What followed in Days 2 and 3 were a series of code-sprints interspersed with animated stand-ups, all fueled with a lot of coffee, hot tea, and food.  In the end, each team went on to produce several deliverables involving subsets of their members that far exceeded expectations.  Content regarding the deliverables can be found at the CITStitch wiki page.  We have summarized the work briefly below.  But as was emphasized at the start of the hackathon, successes will also be measured by the number of long-term collaborations initiated over dinner at the Reggae Shack, The Top or Andaz Indian Restaurant. 

Team Tardigrade

  1. Stuart Lynn (Zooniverse) produced a broadly useful web service and data explorer for the (now 1 million!) transcriptions in Notes from Nature. 
  2. Ed Gilbert (Symbiota) and Daryl Lafferty (SALIX) produced a SALIX web service that will take an OCR text string and direct it to the correct SALIX-enabled Symbiota portal for processing; this SALIX-parsed data then can be sent to a transcription tool for proofreading. 
  3. John Wieczorek (UC–Berkeley), David Lowery (Harvard), and Dmitry Mozzherin (Marine Biological Lab, Woods Hole) produced web services for assessing the fitness for use of data and doing data cleaning, including validators for scientific name, year collected, collection locality coordinates, and measure of coordinate uncertainty.
  4. Ben Brumfield (FromthePage.com), Greg Riccardi (Florida State Univ.), and Robert Bruhn (iDigBio’s Biospex) expanded the Biospex data model to include ledger and field book pages in anticipation of adding FromthePage as an actor in Biospex project workflows. 
  5. Finally, Greg Riccardi, Ed Gilbert, Nelson Rios (Tulane Univ.), Ben Brumfield, Robert Bruhn, and Austin Mast established a manifest file example in JSON that enables tools and project management systems to communicate about the public participation projects.

Team Honey Badger

  1. Chris Snyder (Zooniverse), with help from Libby Ellwood (Florida State Univ.) and Rob Guralnick (University of Florida), created functionality in Notes from Nature that compares entered taxonomic names against the GBIF Name API and gives feedback to inform the citizen scientist as to whether the name exists in GBIF and the number of records associated with that name; this gives the participant a sense of the significance of their contribution.
  2. Julie Allen (Illinois Natural History Survey), Charlotte Germain (Univ. of Florida), Sophia B Liu (USGS iCoast) and Andrew Hill (CartoDB) created dynamic maps to visualize citizen science contributions; for example, the participant could upload a dataset to cartodb.com and select subsets of the data to display the country of origin for specimens that have been transcribed.

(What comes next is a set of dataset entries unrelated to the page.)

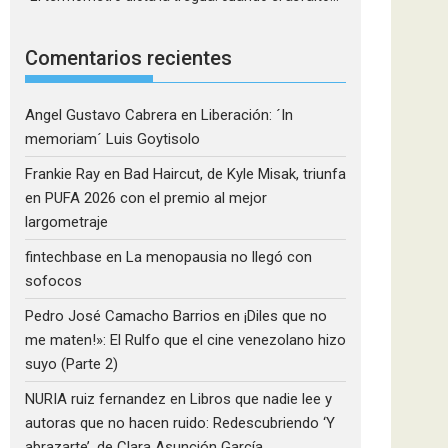
Comentarios recientes
Angel Gustavo Cabrera
en
Liberación: ´In
memoriam´ Luis Goytisolo
Frankie Ray
en
Bad Haircut, de Kyle Misak, triunfa
en PUFA 2026 con el premio al mejor
largometraje
fintechbase
en
La menopausia no llegó con
sofocos
Pedro José Camacho Barrios
en
¡Diles que no
me maten!»: El Rulfo que el cine venezolano hizo
suyo (Parte 2)
NURIA ruiz fernandez
en
Libros que nadie lee y
autoras que no hacen ruido: Redescubriendo ‘Y
abrazarte’, de Clara Asunción García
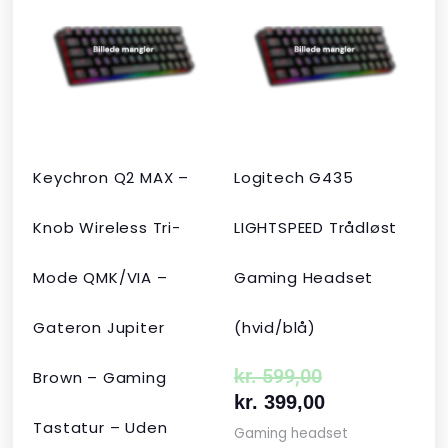
pris
pris
pris
pris
var:
er:
var:
er:
kr. 2.190,00.
kr. 1.465,00.
kr. 599,00.
kr. 399,00.
Keychron Q2 MAX –
Logitech G435
Knob Wireless Tri-
LIGHTSPEED Trådløst
Mode QMK/VIA –
Gaming Headset
Gateron Jupiter
(hvid/blå)
kr.
599,00
Brown – Gaming
kr.
399,00
Tastatur – Uden
Gaming headset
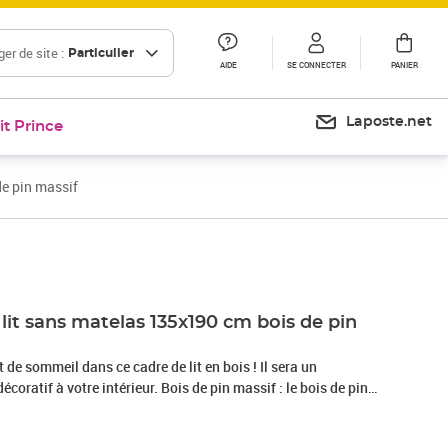
er de site :
Particulier
AIDE
SE CONNECTER
PANIER
Laposte.net
it Prince
de pin massif
Prix 146,99€
Prix 158,80€
lit sans matelas 135x190 cm bois de pin
 de sommeil dans ce cadre de lit en bois ! Il sera un
coratif à votre intérieur. Bois de pin massif : le bois de pin
aturel magnifique. Le bois de pin a un grain droit et les
au son aspect caractéristique et rustique.Lattes de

Click here for a map of countries with specimens that have been transcribed in Notes from Nature.
  3. Paul Kimberly (Smithsonian), Paul Flemons (Australian Museum), Deb Paul (iDigBio), Libby, Rob, and Austin fleshed out a proposal for a 4-day global transcription blitz organized by the major transcription centers, including its timing, name, goals, funding, and organizational structure, and scoped the functionality for its website in years 1 and later (more to come on that in future blog posts!).
  4. And, especially relevant to the global transcription blitz website, Alex Thompson (iDigBio) produced a prototype that integrates results across different transcription platforms and generates summary results and means for further exploration using Elasticsearch.

Thank you to all of our participants—what a great experience! You can check out more photos in the iDigBio CitStitch Hackathon album on facebook.
 

The map displays a time lapse based on collection date showing countries with specimens that have been transcribed in three Notes from Nature projects.